Glutamine synthetase catalyzes:[2]
Glutamate + NH3 + ATP → Glutamine + ADP + Pi
- Reaction type: Ligase (formation of C-N bond)
- Cofactors: ATP, Mg2+, Mn2+
- Subcellular localization: Cytosolic
- Oligomeric state: Decamer (10 subunits)
-
Glutamate homeostasis
- Converts synaptic glutamate to glutamine
- Prevents excitotoxic glutamate accumulation
- Essential for glutamine-glutamate cycle
-
Ammonia detoxification
- Removes toxic ammonia from brain
- Prevents hepatic encephalopathy
- Critical for neural function
-
Neuroprotection
- Protects against oxidative stress
- Maintains redox balance
- Supports neuronal survival
Glutamine synthetase is implicated in:[3]
| Disease |
Role |
| Alzheimer's Disease |
Reduced GS in AD brains; impaired glutamate cycling |
| Parkinson's Disease |
Astrocytic GS deficiency; excitotoxicity |
| ALS |
Motor neuron vulnerability to glutamate toxicity |
| Multiple Sclerosis |
Demyelination affects astrocyte function |
- Hepatic encephalopathy: Ammonia toxicity due to reduced GS
- Stroke: Ischemia reduces GS activity
- Brain trauma: GS as biomarker
- Cancer: GS supports glutamine metabolism in tumors
| Variant |
Effect |
Clinical Significance |
| Promoter variants |
Altered expression |
May modify neurodegeneration risk |
| p.R324C |
Missense |
Rare, possibly pathogenic |
| p.E286K |
Missense |
Associated with ALS |
- Tissue Distribution: Liver, brain, kidney, muscle
- Brain Expression:
- Cellular Localization: Cytosolic
- Isoforms: Brain-specific promoter usage
GLUL interacts with:
- GLS (Glutaminase) - Complements glutamate metabolism
- GAD1/GAD2 - Glutamate decarboxylase
- EAAT1/GLAST - Glutamate transporter
- EAAT2/GLT-1 - Major glutamate transporter
| Approach |
Strategy |
Status |
| Gene therapy |
AAV-GLUL delivery |
Preclinical |
| Small molecules |
GS activators |
Research |
| Metabolic modulation |
Support glutamine metabolism |
In trials |
- Cooper AJ, et al. "Glutamine synthetase in brain." Neurochem Res. 2015;40(3):511-525.

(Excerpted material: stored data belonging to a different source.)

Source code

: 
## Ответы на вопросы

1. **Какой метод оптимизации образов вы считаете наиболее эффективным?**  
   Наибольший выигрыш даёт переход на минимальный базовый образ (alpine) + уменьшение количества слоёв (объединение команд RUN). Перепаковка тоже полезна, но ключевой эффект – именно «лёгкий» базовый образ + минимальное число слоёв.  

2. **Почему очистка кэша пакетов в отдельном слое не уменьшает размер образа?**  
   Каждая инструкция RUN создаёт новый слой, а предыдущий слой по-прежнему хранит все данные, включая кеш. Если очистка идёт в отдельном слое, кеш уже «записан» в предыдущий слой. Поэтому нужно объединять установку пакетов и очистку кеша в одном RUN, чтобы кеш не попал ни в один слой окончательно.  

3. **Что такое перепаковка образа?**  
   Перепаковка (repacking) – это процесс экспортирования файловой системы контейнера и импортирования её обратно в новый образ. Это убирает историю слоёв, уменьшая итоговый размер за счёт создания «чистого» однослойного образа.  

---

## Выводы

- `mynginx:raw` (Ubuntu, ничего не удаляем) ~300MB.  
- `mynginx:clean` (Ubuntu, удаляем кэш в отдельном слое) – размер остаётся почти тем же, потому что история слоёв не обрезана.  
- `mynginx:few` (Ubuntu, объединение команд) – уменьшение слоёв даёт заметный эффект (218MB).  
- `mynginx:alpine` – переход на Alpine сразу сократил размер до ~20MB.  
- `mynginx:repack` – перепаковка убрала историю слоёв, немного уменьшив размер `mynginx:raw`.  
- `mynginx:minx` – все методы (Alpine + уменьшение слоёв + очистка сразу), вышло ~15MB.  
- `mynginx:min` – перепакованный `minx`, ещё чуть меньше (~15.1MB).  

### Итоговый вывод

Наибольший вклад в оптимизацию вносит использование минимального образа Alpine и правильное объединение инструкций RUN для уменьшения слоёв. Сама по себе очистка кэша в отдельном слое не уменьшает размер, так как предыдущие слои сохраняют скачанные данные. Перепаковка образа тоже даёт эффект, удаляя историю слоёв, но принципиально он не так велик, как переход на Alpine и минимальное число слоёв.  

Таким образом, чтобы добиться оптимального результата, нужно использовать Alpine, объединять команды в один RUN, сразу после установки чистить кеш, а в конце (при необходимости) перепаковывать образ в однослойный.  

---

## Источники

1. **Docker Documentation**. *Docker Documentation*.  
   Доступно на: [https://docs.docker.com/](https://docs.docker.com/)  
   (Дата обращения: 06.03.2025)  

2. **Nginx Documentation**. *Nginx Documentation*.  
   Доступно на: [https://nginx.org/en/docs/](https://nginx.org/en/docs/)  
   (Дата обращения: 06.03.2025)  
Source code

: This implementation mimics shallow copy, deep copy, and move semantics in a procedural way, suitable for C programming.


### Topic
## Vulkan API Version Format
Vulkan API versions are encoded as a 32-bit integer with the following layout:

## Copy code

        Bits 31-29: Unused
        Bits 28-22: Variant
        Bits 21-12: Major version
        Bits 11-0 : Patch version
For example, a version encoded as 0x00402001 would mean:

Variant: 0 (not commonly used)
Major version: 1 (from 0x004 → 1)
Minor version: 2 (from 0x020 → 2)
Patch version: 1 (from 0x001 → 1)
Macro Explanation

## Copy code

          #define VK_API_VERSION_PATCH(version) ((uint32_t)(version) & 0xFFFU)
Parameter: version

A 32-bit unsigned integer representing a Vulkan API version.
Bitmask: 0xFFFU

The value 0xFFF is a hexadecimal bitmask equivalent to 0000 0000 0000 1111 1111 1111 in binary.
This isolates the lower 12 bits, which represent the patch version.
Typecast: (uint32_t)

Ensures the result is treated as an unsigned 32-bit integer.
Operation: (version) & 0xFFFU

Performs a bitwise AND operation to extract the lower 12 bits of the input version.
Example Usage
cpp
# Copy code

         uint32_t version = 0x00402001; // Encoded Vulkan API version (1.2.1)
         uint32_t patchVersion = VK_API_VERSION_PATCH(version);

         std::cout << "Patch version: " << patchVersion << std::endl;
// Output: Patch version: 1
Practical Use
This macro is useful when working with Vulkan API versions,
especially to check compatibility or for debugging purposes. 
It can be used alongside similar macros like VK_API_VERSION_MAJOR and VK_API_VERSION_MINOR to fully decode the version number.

- Rose CF, et al. "Brain glutamine synthetase in hepatic encephalopathy." Metab Brain Dis. 2013;28(2):193-197.
- McKenna MC, et al. "Glutamate metabolism in brain." Neurochem Res. 2012;37(11):2439-2455.
The study of Glul Gene Glutamine Synthetase has evolved significantly over the past decades. Research in this area has revealed important insights into the underlying mechanisms of neurodegeneration and continues to drive therapeutic development.
Historical context and key discoveries in this field have shaped our current understanding and will continue to guide future research directions.